WASHINGTON — U.S. Trade Rep. Robert Lighthizer and Secretary of Agriculture Sonny Perdue recently announced that the U.S. submitted a counter notification in the World Trade Organization (WTO) Committee on Agriculture regarding India’s market price support for wheat and rice.

Filed May 4, this is the first-ever COA notification under the WTO Agreement on Agriculture regarding another country’s measures.

“The United States expects our trading partners to comply with the reporting requirements they agreed to when joining the WTO,” said Lighthizer. “Accurate reporting and improved transparency of these programs is an important step in ensuring that our trading partners are living up to their WTO commitments and helps achieve more market-based outcomes through the multilateral trading system.”

Massive market

India represents a massive market, and we want greater access for U.S. products, Perdue said, but India must be transparent about their practices.

“For trade to be free and fair, all parties must abide by their WTO commitments,” he said.

Based on U.S. calculations, it appears that India has substantially underreported its market price support for wheat and rice. When calculated according to WTO Agreement on Agriculture methodology, India’s market price support for wheat and rice far exceeded its allowable levels of trade distorting domestic support.

Wheat response

The National Association of Wheat Growers and the U.S. Wheat Growers both commended the decision in a joint news release.They said India’s domestic support system “is vastly under-reported, creates excess capacity

that prevents trade opportunities and sometimes has led to India dumping excess capacity from its massive public stocks.”

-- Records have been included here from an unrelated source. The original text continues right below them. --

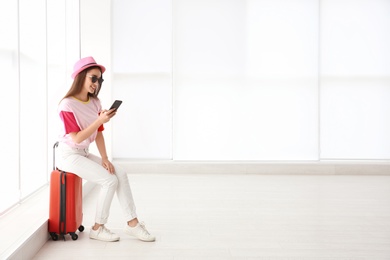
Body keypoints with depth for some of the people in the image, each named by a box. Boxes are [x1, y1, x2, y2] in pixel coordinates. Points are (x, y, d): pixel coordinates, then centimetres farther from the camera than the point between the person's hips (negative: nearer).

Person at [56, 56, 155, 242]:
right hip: (69, 155, -7)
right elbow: (77, 139, -23)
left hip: (84, 154, 7)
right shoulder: (67, 105, -17)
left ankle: (132, 223, -3)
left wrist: (104, 159, -5)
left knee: (121, 174, -8)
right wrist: (100, 120, -30)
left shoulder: (95, 103, 4)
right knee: (110, 180, -20)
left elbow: (99, 134, 5)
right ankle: (98, 228, -3)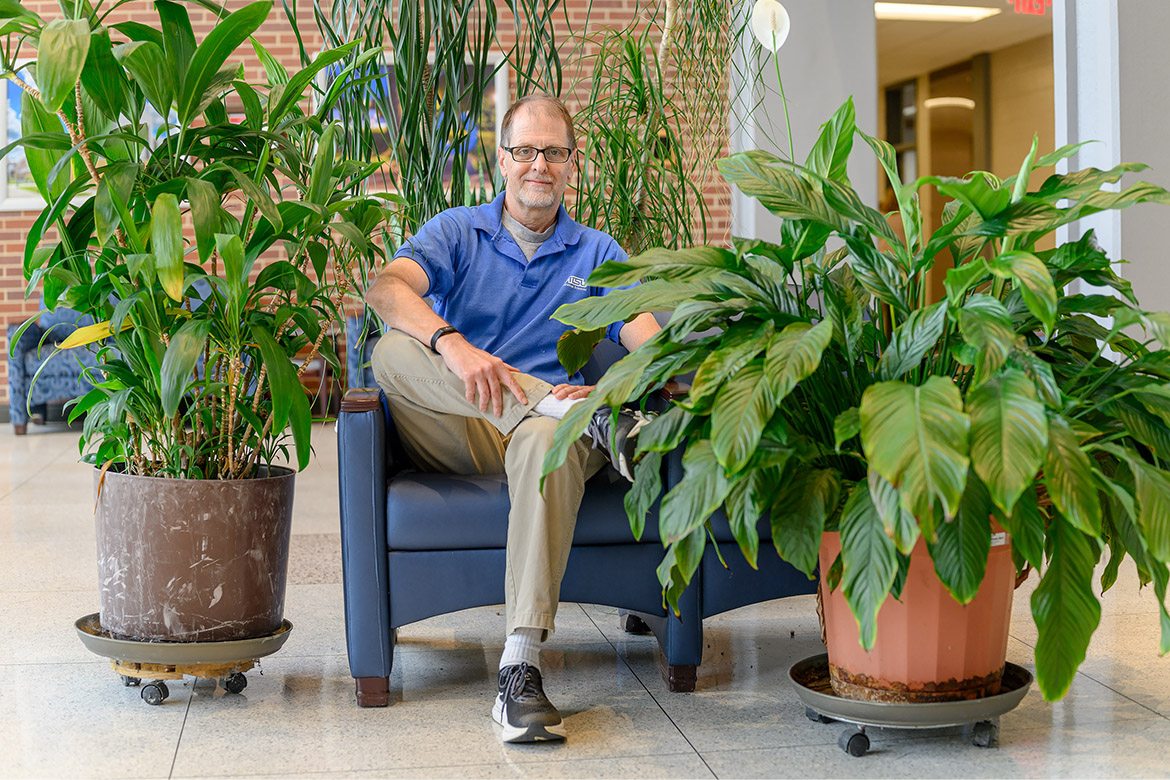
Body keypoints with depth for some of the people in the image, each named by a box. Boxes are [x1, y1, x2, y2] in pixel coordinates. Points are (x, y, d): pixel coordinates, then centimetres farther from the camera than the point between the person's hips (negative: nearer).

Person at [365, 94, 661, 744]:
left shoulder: (596, 253, 17)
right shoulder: (456, 231, 14)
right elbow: (385, 288, -9)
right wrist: (451, 345, -31)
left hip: (535, 431, 0)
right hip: (448, 439, 1)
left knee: (550, 439, -39)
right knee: (393, 351, -30)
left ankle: (520, 666, -47)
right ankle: (589, 416, -36)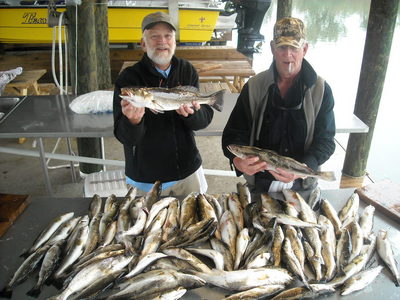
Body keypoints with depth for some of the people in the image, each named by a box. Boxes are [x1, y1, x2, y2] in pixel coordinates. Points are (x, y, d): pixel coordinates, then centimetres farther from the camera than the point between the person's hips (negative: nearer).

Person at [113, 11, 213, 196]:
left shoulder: (187, 71, -2)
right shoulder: (128, 78, -13)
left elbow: (205, 119, -5)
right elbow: (126, 138, -16)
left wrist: (191, 113, -27)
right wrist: (133, 120, -38)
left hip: (188, 170, 3)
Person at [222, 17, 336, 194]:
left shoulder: (321, 90, -8)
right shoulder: (254, 87, -7)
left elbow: (325, 141, -10)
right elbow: (234, 133, -7)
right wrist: (237, 159, -30)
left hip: (303, 185, 0)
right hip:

In 2013/14 India was the seventh largest wheat exporter in the world and consistently the largest rice exporter.

In the years covered in the order, the U.S. demonstrates through India’s own data that its price support appears to be the equivalent of 60 percent to 68 percent of the value of production for wheat and 74 percent to 84 percent of the value of production for rice.

The U.S. expects a robust discussion on how India implements and notifies its policies at the next COA meeting, which is scheduled for June 2018.

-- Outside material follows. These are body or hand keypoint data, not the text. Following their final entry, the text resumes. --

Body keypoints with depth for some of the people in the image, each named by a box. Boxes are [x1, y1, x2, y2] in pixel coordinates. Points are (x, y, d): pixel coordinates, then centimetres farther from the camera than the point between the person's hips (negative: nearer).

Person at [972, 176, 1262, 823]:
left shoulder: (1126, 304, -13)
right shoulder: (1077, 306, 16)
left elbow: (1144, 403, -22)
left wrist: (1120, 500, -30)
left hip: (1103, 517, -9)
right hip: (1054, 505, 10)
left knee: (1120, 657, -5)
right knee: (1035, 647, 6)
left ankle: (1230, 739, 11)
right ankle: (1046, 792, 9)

The U.S. has identified several areas of potential concern with India’s notification of its market price support for rice and wheat.

These include issues with the quantity of production used in market price support calculations, the exclusion of state-level bonuses from calculations of applied administered prices, exclusion from India’s notifications of information on the total value of production (VoP) of wheat and rice (information necessary to assess compliance with WTO commitments), and issues with currency conversions.